[EXERCISE OBJECTIVE] Return the listing below in full, with every line exactly as it is.

[MATERIAL]
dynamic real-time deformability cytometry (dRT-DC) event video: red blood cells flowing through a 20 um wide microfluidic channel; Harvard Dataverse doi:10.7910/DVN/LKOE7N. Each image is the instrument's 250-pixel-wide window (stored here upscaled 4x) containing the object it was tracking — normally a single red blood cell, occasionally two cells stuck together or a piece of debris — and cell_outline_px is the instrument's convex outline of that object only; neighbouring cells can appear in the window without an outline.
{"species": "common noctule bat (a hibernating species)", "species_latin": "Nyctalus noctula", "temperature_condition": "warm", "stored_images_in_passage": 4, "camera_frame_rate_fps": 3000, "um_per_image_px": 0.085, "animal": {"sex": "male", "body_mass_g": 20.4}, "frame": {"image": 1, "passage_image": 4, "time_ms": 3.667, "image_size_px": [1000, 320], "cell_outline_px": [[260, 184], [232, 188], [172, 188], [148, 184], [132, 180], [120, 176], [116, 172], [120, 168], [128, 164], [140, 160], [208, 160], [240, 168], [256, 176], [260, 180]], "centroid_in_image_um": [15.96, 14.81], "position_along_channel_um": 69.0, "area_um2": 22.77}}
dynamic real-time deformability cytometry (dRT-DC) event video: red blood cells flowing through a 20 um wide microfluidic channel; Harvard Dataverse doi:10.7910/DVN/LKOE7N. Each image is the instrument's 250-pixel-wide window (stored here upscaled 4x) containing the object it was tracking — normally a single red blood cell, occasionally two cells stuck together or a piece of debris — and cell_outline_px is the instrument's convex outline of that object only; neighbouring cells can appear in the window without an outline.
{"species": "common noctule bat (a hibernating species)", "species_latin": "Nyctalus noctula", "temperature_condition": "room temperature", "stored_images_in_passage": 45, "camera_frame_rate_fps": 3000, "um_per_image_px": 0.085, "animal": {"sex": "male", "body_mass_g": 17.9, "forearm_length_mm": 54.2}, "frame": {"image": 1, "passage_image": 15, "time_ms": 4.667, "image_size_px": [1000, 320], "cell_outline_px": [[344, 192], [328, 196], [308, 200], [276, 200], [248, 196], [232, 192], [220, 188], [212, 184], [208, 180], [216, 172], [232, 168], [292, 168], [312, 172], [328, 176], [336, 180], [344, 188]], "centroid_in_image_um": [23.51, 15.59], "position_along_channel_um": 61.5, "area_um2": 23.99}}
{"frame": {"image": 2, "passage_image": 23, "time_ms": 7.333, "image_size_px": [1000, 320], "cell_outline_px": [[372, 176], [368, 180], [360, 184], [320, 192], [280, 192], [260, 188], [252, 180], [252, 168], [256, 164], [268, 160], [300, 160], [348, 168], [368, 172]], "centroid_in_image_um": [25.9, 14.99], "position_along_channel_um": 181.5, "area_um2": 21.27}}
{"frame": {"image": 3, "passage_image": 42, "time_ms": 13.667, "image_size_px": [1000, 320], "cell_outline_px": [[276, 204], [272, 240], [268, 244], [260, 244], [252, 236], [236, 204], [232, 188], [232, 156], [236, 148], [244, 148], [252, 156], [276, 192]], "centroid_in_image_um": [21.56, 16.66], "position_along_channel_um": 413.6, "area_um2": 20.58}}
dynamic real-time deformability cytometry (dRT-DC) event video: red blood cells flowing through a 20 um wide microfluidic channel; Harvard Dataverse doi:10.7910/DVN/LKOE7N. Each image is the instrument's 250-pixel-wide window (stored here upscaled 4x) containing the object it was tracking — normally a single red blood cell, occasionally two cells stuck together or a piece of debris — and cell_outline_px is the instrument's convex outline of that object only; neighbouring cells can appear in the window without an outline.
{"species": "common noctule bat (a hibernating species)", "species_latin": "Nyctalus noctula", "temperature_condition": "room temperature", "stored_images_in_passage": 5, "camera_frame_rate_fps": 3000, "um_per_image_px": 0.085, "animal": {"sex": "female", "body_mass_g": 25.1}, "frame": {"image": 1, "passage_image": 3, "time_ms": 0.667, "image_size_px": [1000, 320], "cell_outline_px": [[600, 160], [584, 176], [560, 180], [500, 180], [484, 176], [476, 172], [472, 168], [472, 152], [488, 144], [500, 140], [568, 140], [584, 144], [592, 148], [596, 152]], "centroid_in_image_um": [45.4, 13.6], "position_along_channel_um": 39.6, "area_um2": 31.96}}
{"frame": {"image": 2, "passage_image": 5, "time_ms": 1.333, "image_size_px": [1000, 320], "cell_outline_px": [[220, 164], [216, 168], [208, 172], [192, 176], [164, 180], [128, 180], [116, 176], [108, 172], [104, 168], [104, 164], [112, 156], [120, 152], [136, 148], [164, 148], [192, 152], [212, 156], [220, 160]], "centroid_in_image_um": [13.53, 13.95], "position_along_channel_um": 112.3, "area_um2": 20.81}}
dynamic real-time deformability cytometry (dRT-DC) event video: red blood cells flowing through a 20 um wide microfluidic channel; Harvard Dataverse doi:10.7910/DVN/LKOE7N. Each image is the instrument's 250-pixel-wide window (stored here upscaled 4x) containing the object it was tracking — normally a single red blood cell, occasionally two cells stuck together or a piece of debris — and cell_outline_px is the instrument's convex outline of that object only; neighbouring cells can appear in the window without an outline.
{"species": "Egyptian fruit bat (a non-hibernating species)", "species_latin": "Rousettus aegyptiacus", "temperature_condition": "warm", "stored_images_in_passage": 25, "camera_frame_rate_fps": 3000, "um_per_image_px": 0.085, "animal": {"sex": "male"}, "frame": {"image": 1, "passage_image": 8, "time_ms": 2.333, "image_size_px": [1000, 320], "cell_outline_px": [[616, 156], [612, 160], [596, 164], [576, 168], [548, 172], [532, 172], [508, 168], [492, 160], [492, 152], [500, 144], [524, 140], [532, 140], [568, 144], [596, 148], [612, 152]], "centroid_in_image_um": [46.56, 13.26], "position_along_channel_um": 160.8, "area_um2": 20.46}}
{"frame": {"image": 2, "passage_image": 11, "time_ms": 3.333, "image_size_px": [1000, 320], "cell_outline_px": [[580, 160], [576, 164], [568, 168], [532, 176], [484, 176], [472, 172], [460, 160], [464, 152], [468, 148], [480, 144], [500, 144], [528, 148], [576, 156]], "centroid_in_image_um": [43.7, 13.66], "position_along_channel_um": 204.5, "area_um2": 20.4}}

[OUTPUT OF THE TASK]
dynamic real-time deformability cytometry (dRT-DC) event video: red blood cells flowing through a 20 um wide microfluidic channel; Harvard Dataverse doi:10.7910/DVN/LKOE7N. Each image is the instrument's 250-pixel-wide window (stored here upscaled 4x) containing the object it was tracking — normally a single red blood cell, occasionally two cells stuck together or a piece of debris — and cell_outline_px is the instrument's convex outline of that object only; neighbouring cells can appear in the window without an outline.
{"species": "common noctule bat (a hibernating species)", "species_latin": "Nyctalus noctula", "temperature_condition": "warm", "stored_images_in_passage": 4, "camera_frame_rate_fps": 3000, "um_per_image_px": 0.085, "animal": {"sex": "male", "body_mass_g": 20.4}, "frame": {"image": 1, "passage_image": 4, "time_ms": 3.667, "image_size_px": [1000, 320], "cell_outline_px": [[260, 184], [232, 188], [172, 188], [148, 184], [132, 180], [120, 176], [116, 172], [120, 168], [128, 164], [140, 160], [208, 160], [240, 168], [256, 176], [260, 180]], "centroid_in_image_um": [15.96, 14.81], "position_along_channel_um": 69.0, "area_um2": 22.77}}
dynamic real-time deformability cytometry (dRT-DC) event video: red blood cells flowing through a 20 um wide microfluidic channel; Harvard Dataverse doi:10.7910/DVN/LKOE7N. Each image is the instrument's 250-pixel-wide window (stored here upscaled 4x) containing the object it was tracking — normally a single red blood cell, occasionally two cells stuck together or a piece of debris — and cell_outline_px is the instrument's convex outline of that object only; neighbouring cells can appear in the window without an outline.
{"species": "common noctule bat (a hibernating species)", "species_latin": "Nyctalus noctula", "temperature_condition": "room temperature", "stored_images_in_passage": 45, "camera_frame_rate_fps": 3000, "um_per_image_px": 0.085, "animal": {"sex": "male", "body_mass_g": 17.9, "forearm_length_mm": 54.2}, "frame": {"image": 1, "passage_image": 15, "time_ms": 4.667, "image_size_px": [1000, 320], "cell_outline_px": [[344, 192], [328, 196], [308, 200], [276, 200], [248, 196], [232, 192], [220, 188], [212, 184], [208, 180], [216, 172], [232, 168], [292, 168], [312, 172], [328, 176], [336, 180], [344, 188]], "centroid_in_image_um": [23.51, 15.59], "position_along_channel_um": 61.5, "area_um2": 23.99}}
{"frame": {"image": 2, "passage_image": 23, "time_ms": 7.333, "image_size_px": [1000, 320], "cell_outline_px": [[372, 176], [368, 180], [360, 184], [320, 192], [280, 192], [260, 188], [252, 180], [252, 168], [256, 164], [268, 160], [300, 160], [348, 168], [368, 172]], "centroid_in_image_um": [25.9, 14.99], "position_along_channel_um": 181.5, "area_um2": 21.27}}
{"frame": {"image": 3, "passage_image": 42, "time_ms": 13.667, "image_size_px": [1000, 320], "cell_outline_px": [[276, 204], [272, 240], [268, 244], [260, 244], [252, 236], [236, 204], [232, 188], [232, 156], [236, 148], [244, 148], [252, 156], [276, 192]], "centroid_in_image_um": [21.56, 16.66], "position_along_channel_um": 413.6, "area_um2": 20.58}}
dynamic real-time deformability cytometry (dRT-DC) event video: red blood cells flowing through a 20 um wide microfluidic channel; Harvard Dataverse doi:10.7910/DVN/LKOE7N. Each image is the instrument's 250-pixel-wide window (stored here upscaled 4x) containing the object it was tracking — normally a single red blood cell, occasionally two cells stuck together or a piece of debris — and cell_outline_px is the instrument's convex outline of that object only; neighbouring cells can appear in the window without an outline.
{"species": "common noctule bat (a hibernating species)", "species_latin": "Nyctalus noctula", "temperature_condition": "room temperature", "stored_images_in_passage": 5, "camera_frame_rate_fps": 3000, "um_per_image_px": 0.085, "animal": {"sex": "female", "body_mass_g": 25.1}, "frame": {"image": 1, "passage_image": 3, "time_ms": 0.667, "image_size_px": [1000, 320], "cell_outline_px": [[600, 160], [584, 176], [560, 180], [500, 180], [484, 176], [476, 172], [472, 168], [472, 152], [488, 144], [500, 140], [568, 140], [584, 144], [592, 148], [596, 152]], "centroid_in_image_um": [45.4, 13.6], "position_along_channel_um": 39.6, "area_um2": 31.96}}
{"frame": {"image": 2, "passage_image": 5, "time_ms": 1.333, "image_size_px": [1000, 320], "cell_outline_px": [[220, 164], [216, 168], [208, 172], [192, 176], [164, 180], [128, 180], [116, 176], [108, 172], [104, 168], [104, 164], [112, 156], [120, 152], [136, 148], [164, 148], [192, 152], [212, 156], [220, 160]], "centroid_in_image_um": [13.53, 13.95], "position_along_channel_um": 112.3, "area_um2": 20.81}}
dynamic real-time deformability cytometry (dRT-DC) event video: red blood cells flowing through a 20 um wide microfluidic channel; Harvard Dataverse doi:10.7910/DVN/LKOE7N. Each image is the instrument's 250-pixel-wide window (stored here upscaled 4x) containing the object it was tracking — normally a single red blood cell, occasionally two cells stuck together or a piece of debris — and cell_outline_px is the instrument's convex outline of that object only; neighbouring cells can appear in the window without an outline.
{"species": "Egyptian fruit bat (a non-hibernating species)", "species_latin": "Rousettus aegyptiacus", "temperature_condition": "warm", "stored_images_in_passage": 25, "camera_frame_rate_fps": 3000, "um_per_image_px": 0.085, "animal": {"sex": "male"}, "frame": {"image": 1, "passage_image": 8, "time_ms": 2.333, "image_size_px": [1000, 320], "cell_outline_px": [[616, 156], [612, 160], [596, 164], [576, 168], [548, 172], [532, 172], [508, 168], [492, 160], [492, 152], [500, 144], [524, 140], [532, 140], [568, 144], [596, 148], [612, 152]], "centroid_in_image_um": [46.56, 13.26], "position_along_channel_um": 160.8, "area_um2": 20.46}}
{"frame": {"image": 2, "passage_image": 11, "time_ms": 3.333, "image_size_px": [1000, 320], "cell_outline_px": [[580, 160], [576, 164], [568, 168], [532, 176], [484, 176], [472, 172], [460, 160], [464, 152], [468, 148], [480, 144], [500, 144], [528, 148], [576, 156]], "centroid_in_image_um": [43.7, 13.66], "position_along_channel_um": 204.5, "area_um2": 20.4}}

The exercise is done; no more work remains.